Net Charge-off and Nonperforming Statistics: The net charge-off rate increased by 7 basis points to 0.09% in 2015 compared
to 2014. The nonperforming loans rate increased by 53 basis points to 0.87% as of December 31, 2015 from December 31,
2014. The increases in these rates reflect losses and credit risk rating downgrades in our oil and gas portfolio and taxi
medallion lending portfolio.
Key factors affecting the results of our Commercial Banking business for 2014, compared to 2013, and changes in financial
condition and credit performance between December 31, 2014 and December 31, 2013 include the following:
Net Interest Income: Net interest income increased by $77 million to $1.8 billion in 2014. The increase was driven by growth
in commercial and multifamily real estate and commercial and industrial loans, partially offset by lower loan yields driven
by market and competitive pressures.
Non-Interest Income: Non-interest income increased by $55 million to $450 million in 2014, primarily driven by increased
revenue related to fee-based services and products attributable to multifamily finance business.
Provision for Credit Losses: The provision for credit losses increased by $117 million to $93 million in 2014, primarily due
to the change from an allowance release in 2013 driven by credit improvements, to an allowance build in 2014 attributable
to loan growth and portfolio specific risks. The above impact was partially offset by a smaller reserve build due to lower
growth in unfunded lending commitments.
Non-Interest Expense: Non-interest expense increased by $125 million to $1.1 billion in 2014, driven by operating expenses
associated with continued investments in business growth.
Loans Held for Investment: Period-end loans held for investment increased by $5.9 billion to $50.9 billion as of December 31,
2014 from December 31, 2013, and average loans held for investment increased by $7.1 billion to $47.9 billion in 2014
compared to 2013. The increases were driven by loan growth in the commercial and industrial and commercial and
multifamily real estate businesses.
Deposits: Period-end deposits increased by $1.4 billion to $32.0 billion as of December 31, 2014 from December 31, 2013,
driven by our strategy to deepen and expand relationships with commercial customers.
Net Charge-off Statistics: The net charge-off rate decreased by 1 basis point to 0.02% in 2014. The nonperforming loans
rate increased by 1 basis point to 0.34% as of December 31, 2014 from December 31, 2013. The continued strength in the
credit metrics in our Commercial Banking business reflects stable credit trends.
Other Category
Other includes unallocated amounts related to our centralized Corporate Treasury group activities, such as management of our
corporate investment portfolio and asset/liability management, and certain capital management activities.
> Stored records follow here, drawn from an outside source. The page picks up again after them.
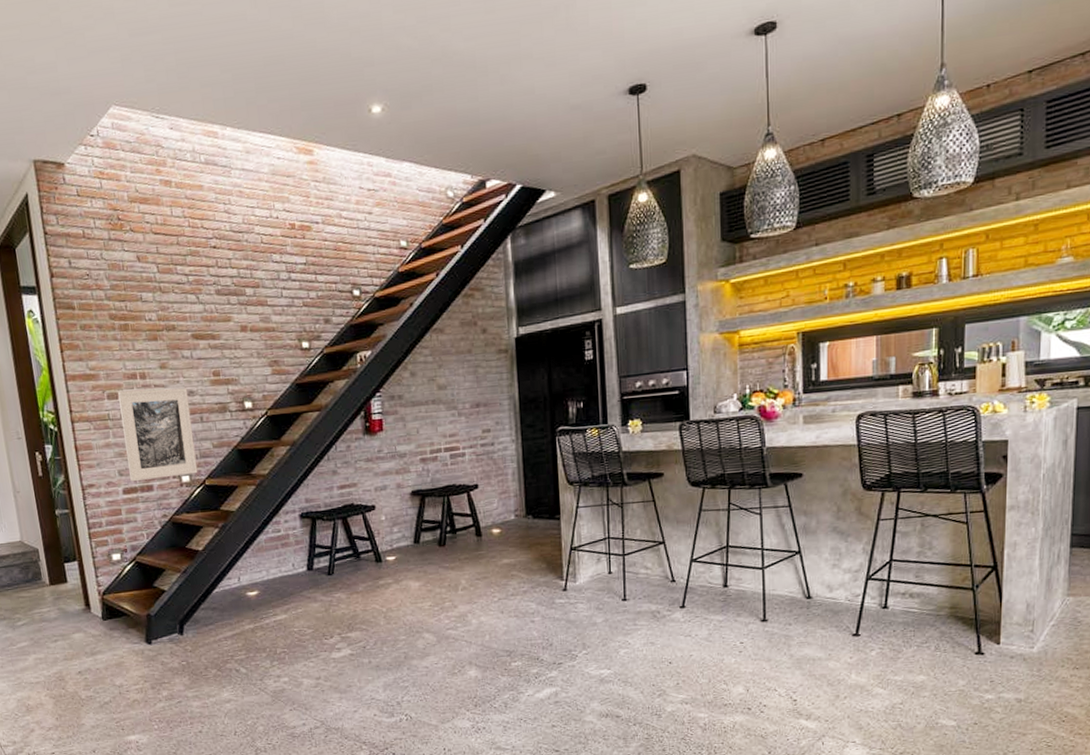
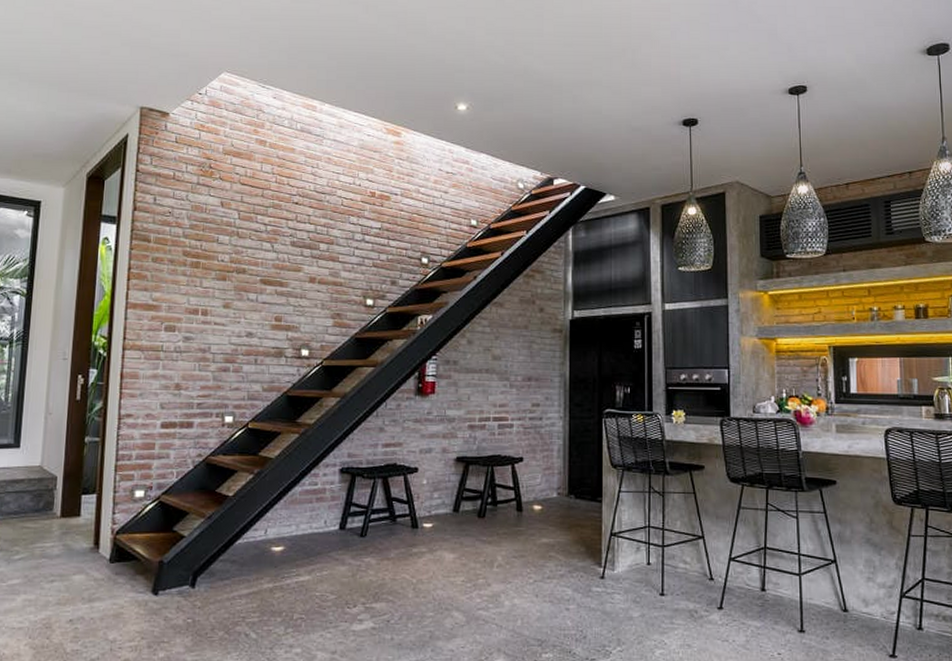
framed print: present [118,388,198,482] -> none [171,325,247,417]

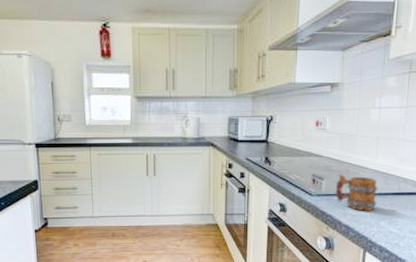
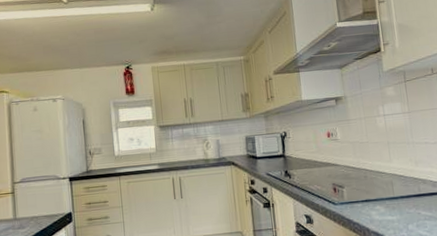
mug: present [335,174,378,211] -> none [356,181,401,216]

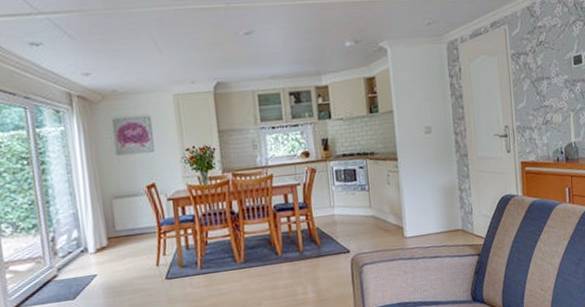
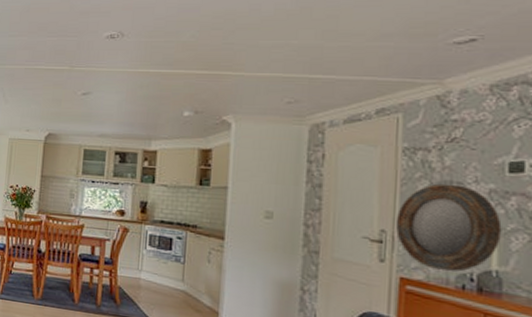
home mirror: none [514,79,575,150] -> present [396,183,502,272]

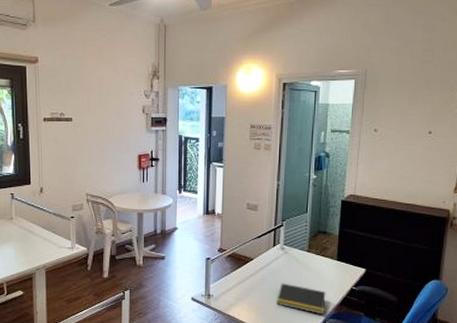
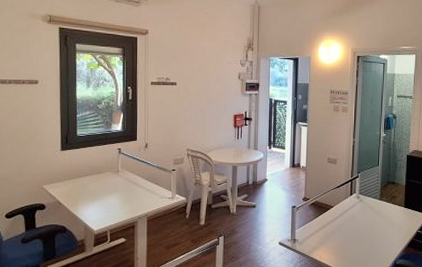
notepad: present [276,283,326,315] -> none [353,228,396,256]

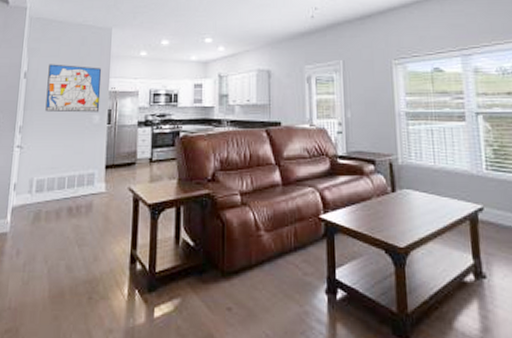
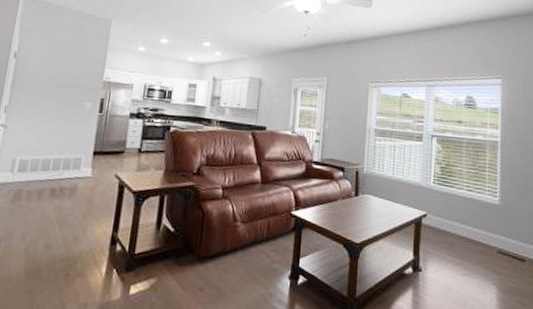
wall art: present [45,64,101,113] -> none [34,47,97,100]

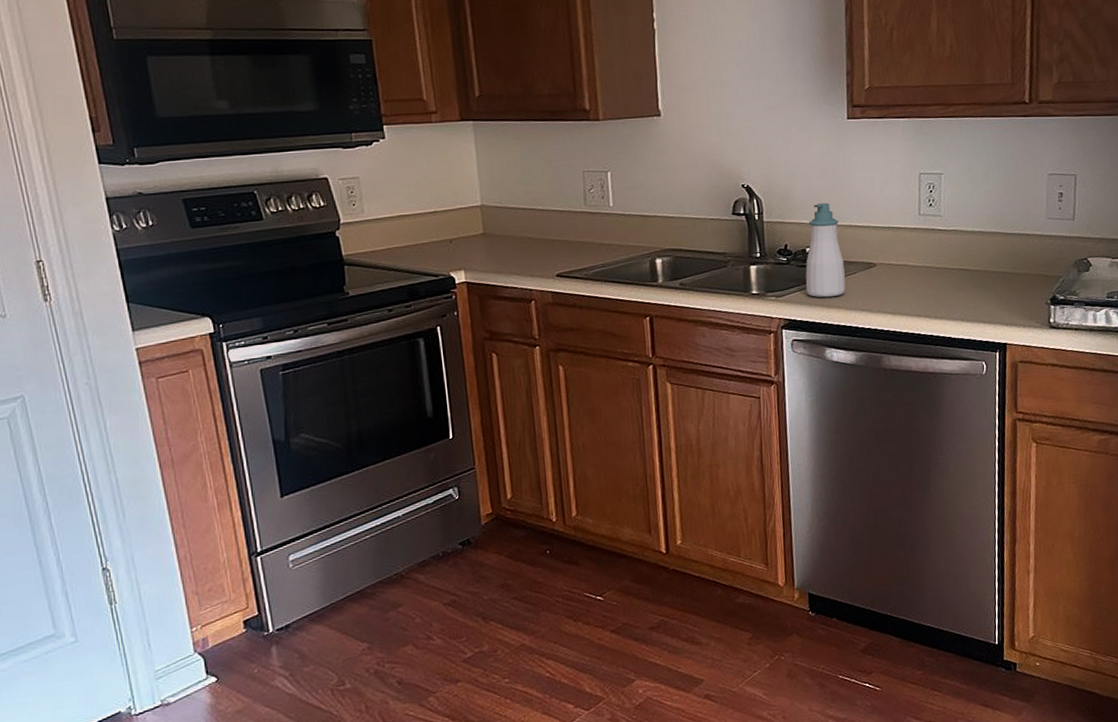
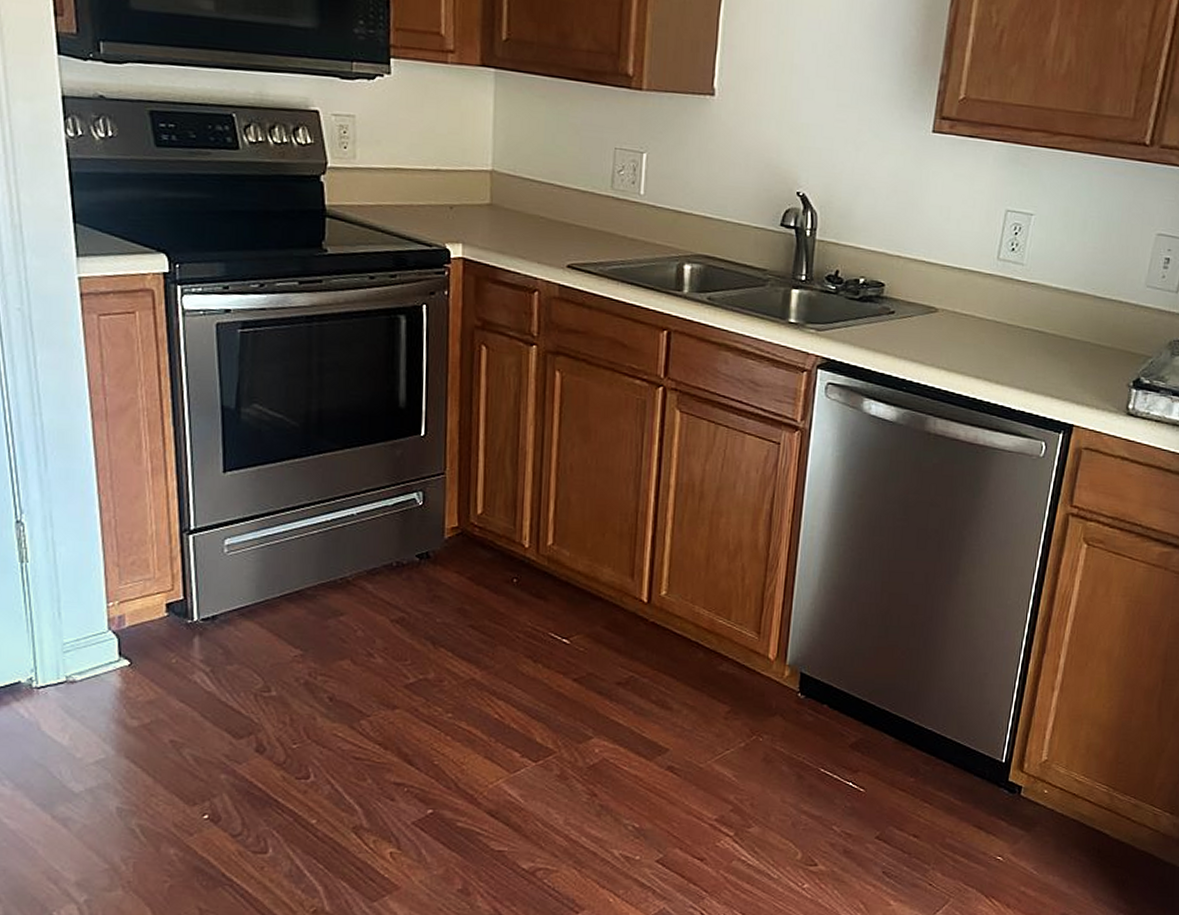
soap bottle: present [805,202,846,298] -> none [852,227,903,341]

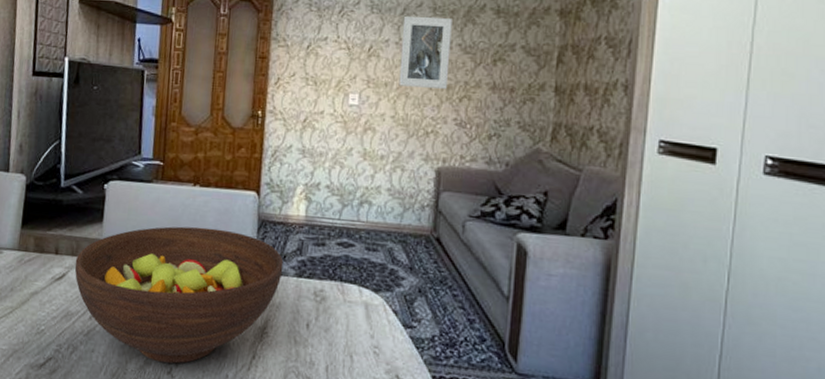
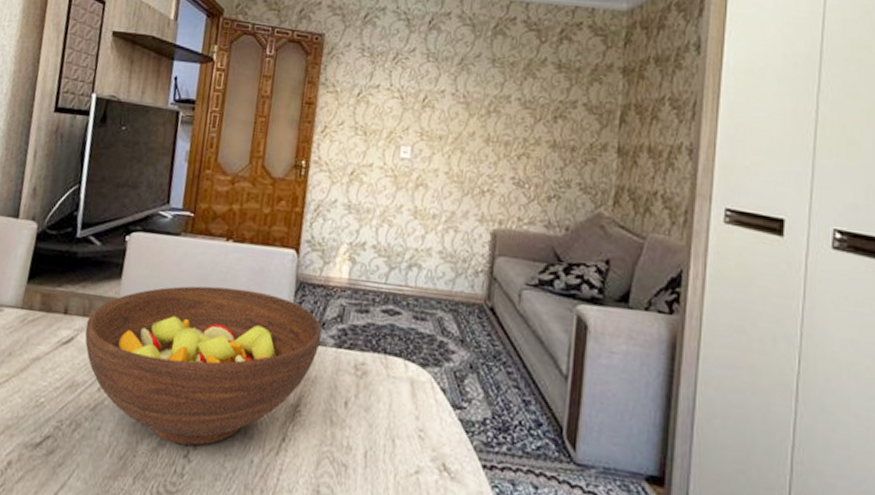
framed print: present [399,15,452,89] -> none [454,65,512,145]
Other also includes
foreign exchange-rate fluctuations on foreign currency-denominated balances; unallocated corporate expenses that do not directly
support the operations of the business segments or for which the business segments are not considered financially accountable in
evaluating their performance, such as certain acquisition and restructuring charges; a portion of the net provision (benefit) for
representation and warranty losses related to continuing operations; and offsets related to certain line-item reclassifications.